** Angezeigter Text **

Frauen in der Gesellschaft. Konsumiere und optimiere dich. Oder: Was ist Feminismus?

„Sei ganz du selbst“ – „Verändere noch heute dein Leben.“ Diese Aussagen mögen widersprüchlich klingen, gehören aber zu einem perfiden Schema, welches für die heutige Zeit stilprägend ist. Während das Thema der formellen Gleichberechtigung für viele als „abgehakt“ gilt, Frauen sich für weitgehend „emanzipiert“ halten, frönen wir dem neuen Trend der Selbstoptimierung – frei nach dem Motto: „Die Unterdrückung ist tot, es lebe die Unterdrückung.“

Erst neulich habe ich mich mit dem Thema „Frauen in der Politik“ beschäftigt und meine Gedanken dazu hier formuliert. Natürlich sind Politikerinnen keine „Insel“, und die Frage, inwiefern gelebte Gleichberechtigung uns als Gesellschaft verbessert – oder eben nicht – , muss auch in einem größeren Kontext betrachtet werden.

In einem Magazin stieß ich jüngst auf diese Aussage: „Eine Feministin kann aufgespritzte Lippen und Fake-Brüste haben. Es geht nur um die innere Einstellung, nicht um die Optik.“ Begleitet von Floskeln wie „Sei du selbst“. Die Verfasserinnen möchten, nach eigenen Angaben, zu mehr „Selbstliebe“ aufrufen und natürlich zu „Empowerment“. Solche Dinge lese ich öfter, und je mehr ich darüber nachdenke, umso befremdlicher finde ich diese Aussagen.

Selbstliebe als Allheilmittel und Dogma

Wer mit sich selbst zufrieden ist, ist im Ergebnis ja meistens ein eher freundlicher Zeitgenosse. Ich denke, das kann man so unterschreiben. Was macht uns zufrieden? Das mag individuell verschieden sein. Ein guter und ertragreicher Job, Familie und Freunde, gutes Aussehen, ein erfülltes Leben, Spaß, Gesundheit … Kann man diese Faktoren wirklich steuern oder ergeben sie sich? Wer kann diese Fragen schon beantworten?

Doch halt, findige Menschen wissen die Antworten schon längst und werden nicht müde, uns diese Antworten zu übermitteln. Zahlreiche Magazine, Blogs und sonstige Medien zeugen davon. „Selbstliebe“ ist angesagt, und dann folgt auch alles andere, nämlich das große Glück!

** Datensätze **
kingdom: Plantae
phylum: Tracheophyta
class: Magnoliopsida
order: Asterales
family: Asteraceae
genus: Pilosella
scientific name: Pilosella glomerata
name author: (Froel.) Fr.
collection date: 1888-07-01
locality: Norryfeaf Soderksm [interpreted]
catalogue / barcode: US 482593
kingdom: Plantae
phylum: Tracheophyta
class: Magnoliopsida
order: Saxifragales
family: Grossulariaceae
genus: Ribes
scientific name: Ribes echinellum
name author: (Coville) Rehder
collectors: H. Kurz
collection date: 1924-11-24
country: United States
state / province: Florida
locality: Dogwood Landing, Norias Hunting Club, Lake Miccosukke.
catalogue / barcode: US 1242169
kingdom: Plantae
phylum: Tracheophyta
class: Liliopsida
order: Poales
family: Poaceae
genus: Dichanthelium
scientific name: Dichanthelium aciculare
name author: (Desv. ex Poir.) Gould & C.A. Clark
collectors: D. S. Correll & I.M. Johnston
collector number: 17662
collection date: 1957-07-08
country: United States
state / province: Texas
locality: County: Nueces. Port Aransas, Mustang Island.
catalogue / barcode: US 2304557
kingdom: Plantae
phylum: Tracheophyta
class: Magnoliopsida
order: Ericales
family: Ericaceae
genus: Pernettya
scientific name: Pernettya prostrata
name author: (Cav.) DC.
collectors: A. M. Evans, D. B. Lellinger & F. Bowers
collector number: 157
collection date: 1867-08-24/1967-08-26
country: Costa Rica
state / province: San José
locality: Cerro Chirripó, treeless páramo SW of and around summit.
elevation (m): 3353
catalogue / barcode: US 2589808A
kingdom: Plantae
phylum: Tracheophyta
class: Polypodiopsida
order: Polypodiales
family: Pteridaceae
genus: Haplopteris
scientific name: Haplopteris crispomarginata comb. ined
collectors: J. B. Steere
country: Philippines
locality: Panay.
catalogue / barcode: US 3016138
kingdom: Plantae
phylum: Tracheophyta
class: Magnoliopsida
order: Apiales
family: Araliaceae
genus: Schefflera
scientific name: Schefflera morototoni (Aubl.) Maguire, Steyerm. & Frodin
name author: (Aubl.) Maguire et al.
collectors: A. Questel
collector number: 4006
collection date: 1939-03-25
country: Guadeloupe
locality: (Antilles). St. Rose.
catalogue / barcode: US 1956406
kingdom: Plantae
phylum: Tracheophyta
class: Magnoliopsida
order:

** Zu erledigen **
Können Sie aus dem Text über Feminismus und Selbstoptimierung den Abschnitt zwischen „Erst neulich habe“ und „Kontext betrachtet werden.“, beide eingeschlossen, wortgetreu wiederholen? Die Datensätze braucht man hier nicht.

** Erledigte Aufgabe **
Erst neulich habe ich mich mit dem Thema „Frauen in der Politik“ beschäftigt und meine Gedanken dazu hier formuliert. Natürlich sind Politikerinnen keine „Insel“, und die Frage, inwiefern gelebte Gleichberechtigung uns als Gesellschaft verbessert – oder eben nicht – , muss auch in einem größeren Kontext betrachtet werden.